Heuristic evaluation: The evaluation surfaced strengths and weaknesses. Effective components included clear and consistent patient education content, proficient natural language understanding across voice and keyboard, useful conversation guidance, and easy recovery from mistakes. Weaknesses included poor discoverability (Hernia Coach was embedded within Google Assistant rather than discoverable as a standalone tool), unhelpful error messages, incorrect query responses, and lost dialog history. I iterated on Hernia Coach's design within what the Google Assistant framework allowed.

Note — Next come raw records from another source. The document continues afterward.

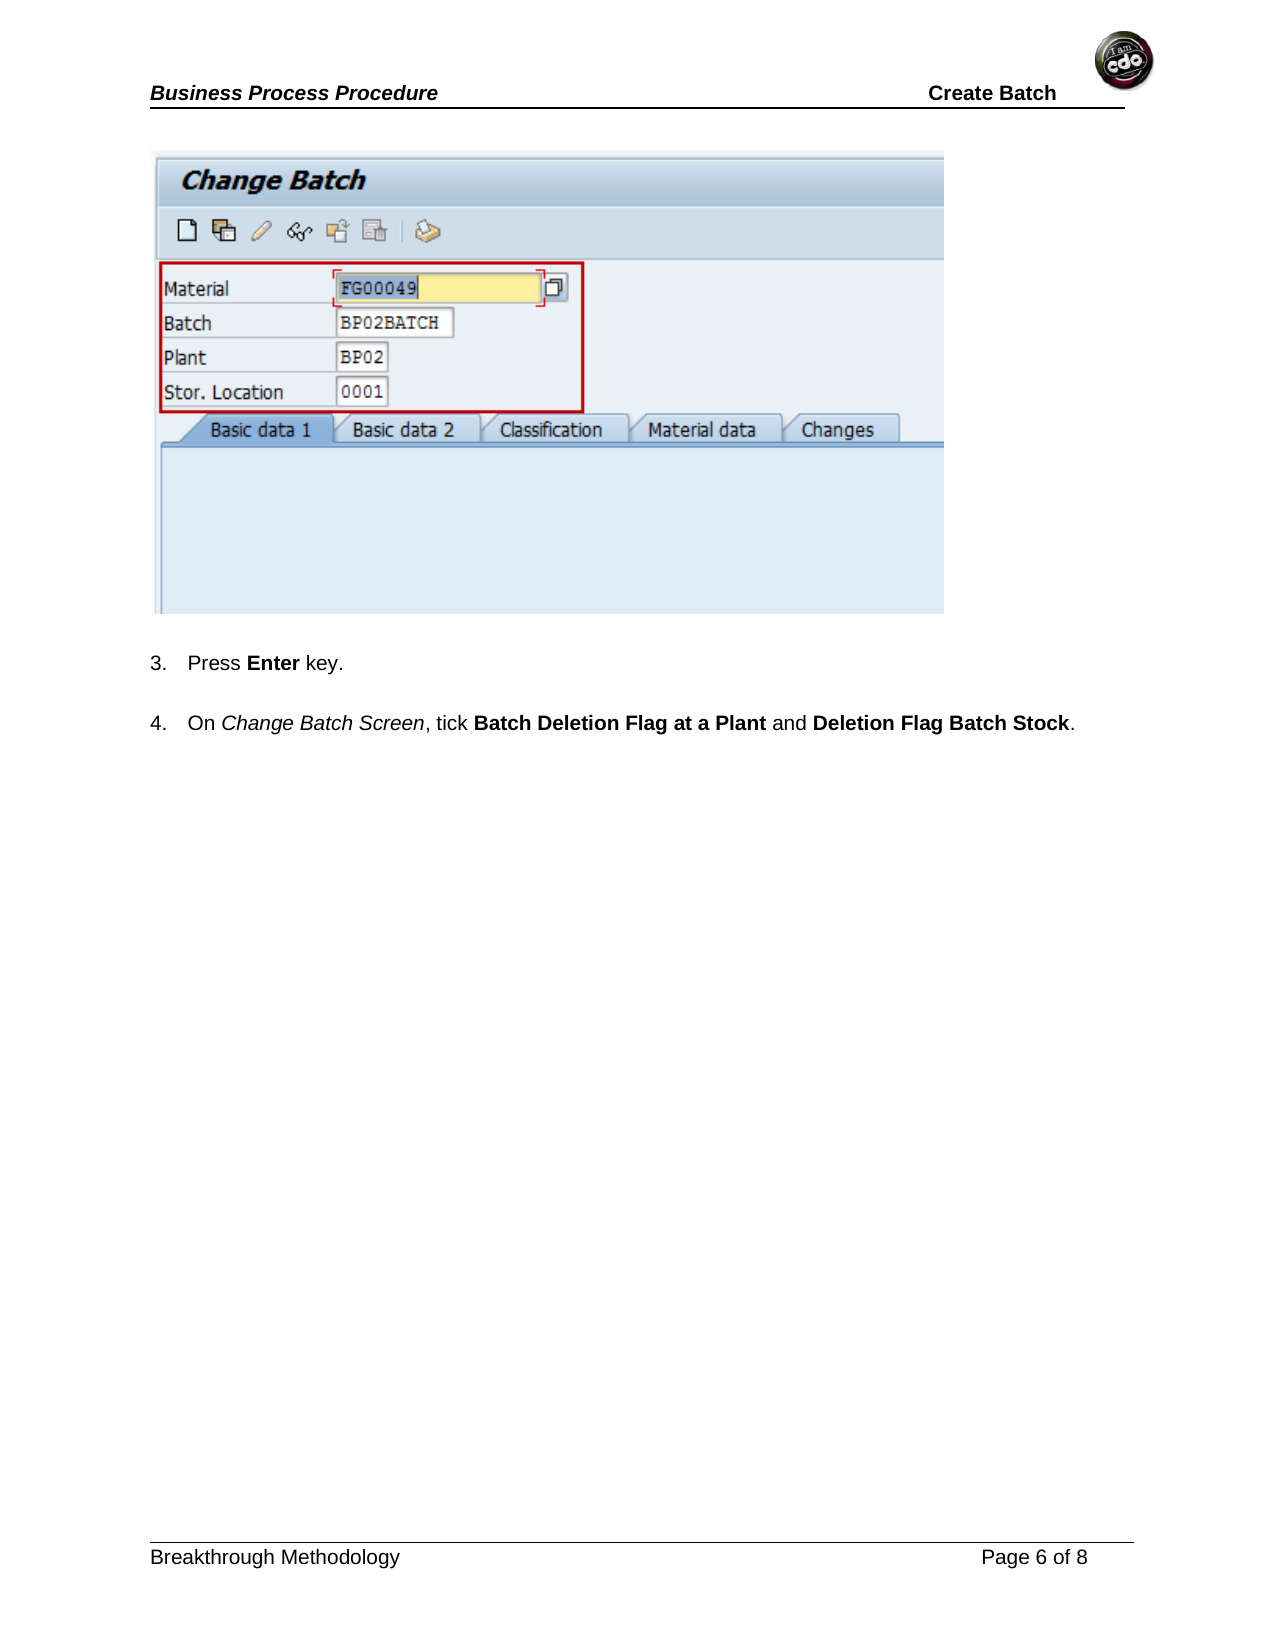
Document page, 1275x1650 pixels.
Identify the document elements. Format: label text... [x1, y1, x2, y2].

list On Change Batch Screen, tick Batch Deletion Flag at a Plant and Deletion Flag Batch Stock. [150, 711, 1125, 735]
list Press Enter key. [150, 651, 1125, 674]
picture [150, 150, 944, 614]
picture [1095, 31, 1155, 91]
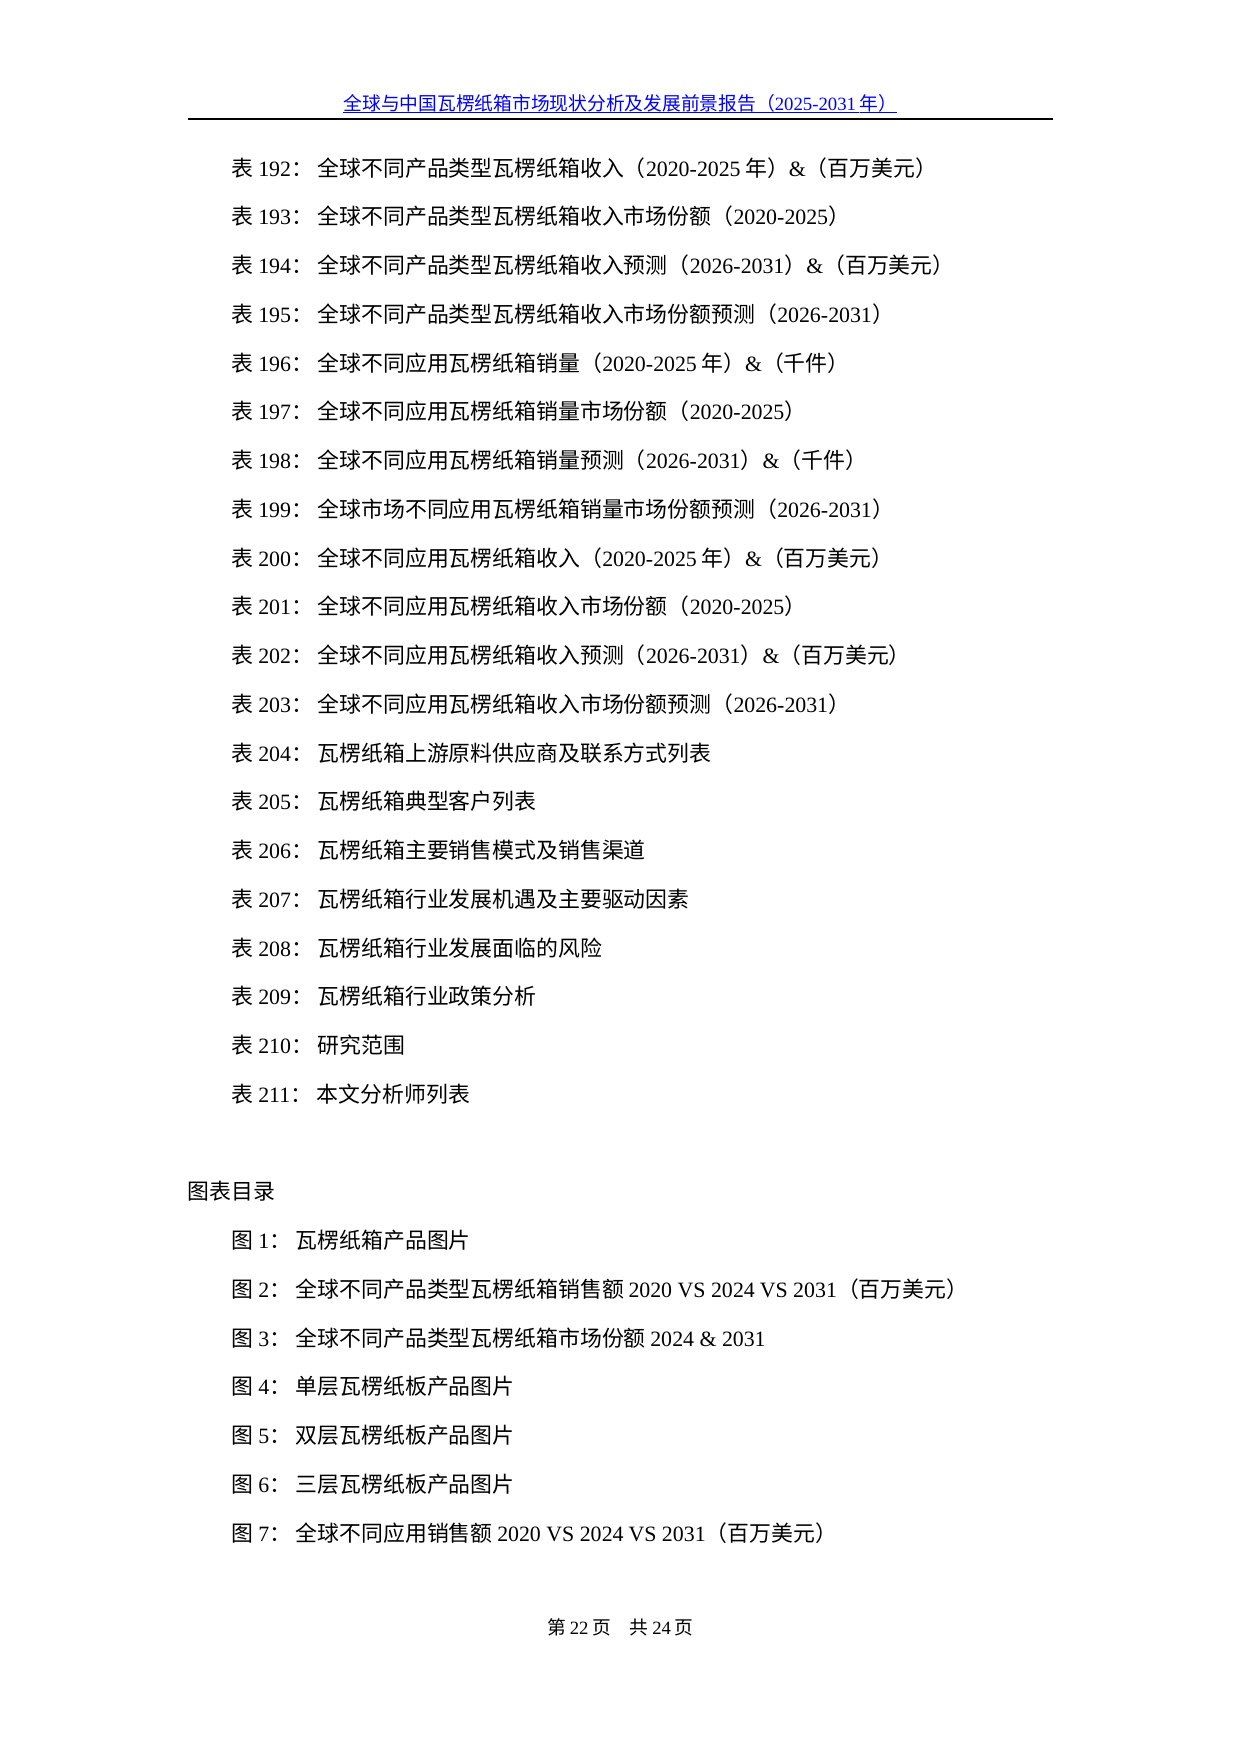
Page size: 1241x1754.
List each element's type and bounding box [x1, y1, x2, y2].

text [187, 150, 1053, 1548]
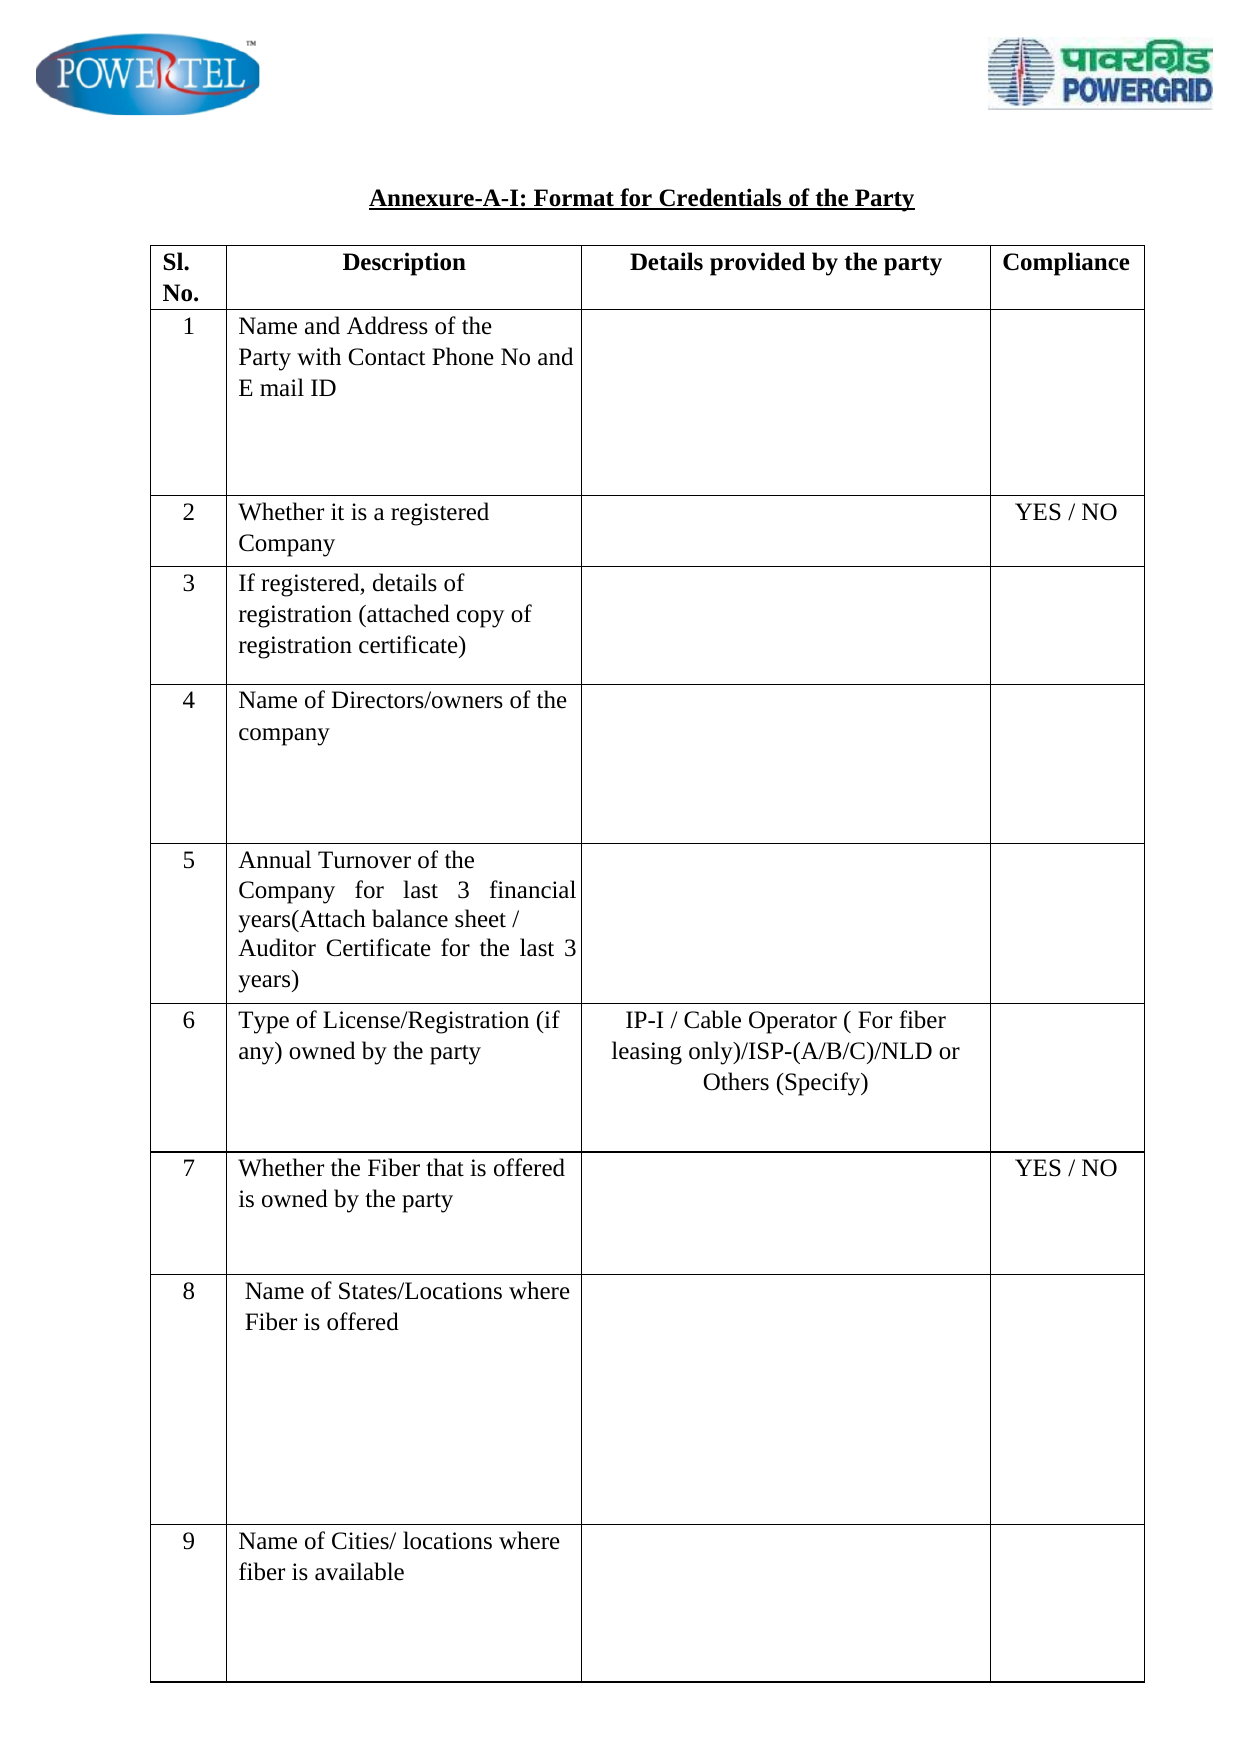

Usability testing: I conducted usability testing with former hernia surgery patients after iterating on design and content. The participants reported that Hernia Coach would have been a useful part of their care journey and that they would recommend it to others undergoing surgery. They saw it as an effective supplement to their traditional education sources (surgeons, nurses, and printed materials), with the potential to replace paper information packets entirely. Participants also saw the agent as a way to reduce the burden on clinicians, freeing surgeons and nurses to focus on direct patient care and high-consequence questions.

Query response accuracy: Query response accuracy improved iteratively as I added training data based on observed errors. By the end of the dissertation research, Hernia Coach achieved a 93% true positive rate with its query responses.

In summary

Reflections

My biggest blind spot was failing to train Hernia Coach on which topics or questions it should not answer. I had focused entirely on the content Hernia Coach should answer. This gap explained most of the incorrect query responses the heuristic evaluation surfaced. The lesson: defining what a system should not do is as important as defining what it should. I've applied this guiding design principle to every AI system I've worked on since.

High level impact

Hernia Coach taught me that defining what actions an AI system should not perform is as important as defining what it should. A lesson I now apply daily in agentic AI work at Microsoft Azure. When my dissertation research concluded, Hernia Coach achieved a 93% true positive rate with its query responses and demonstrated that a conversational agent could effectively support patient education for hernia surgery.

This work established early evidence for patient-facing conversational AI in healthcare, years before LLM-powered agents became commercially available. Additionally, my scientific contributions became the foundation for a CHI Best Paper I co-authored that extends Nielsen's heuristics for conversational agents.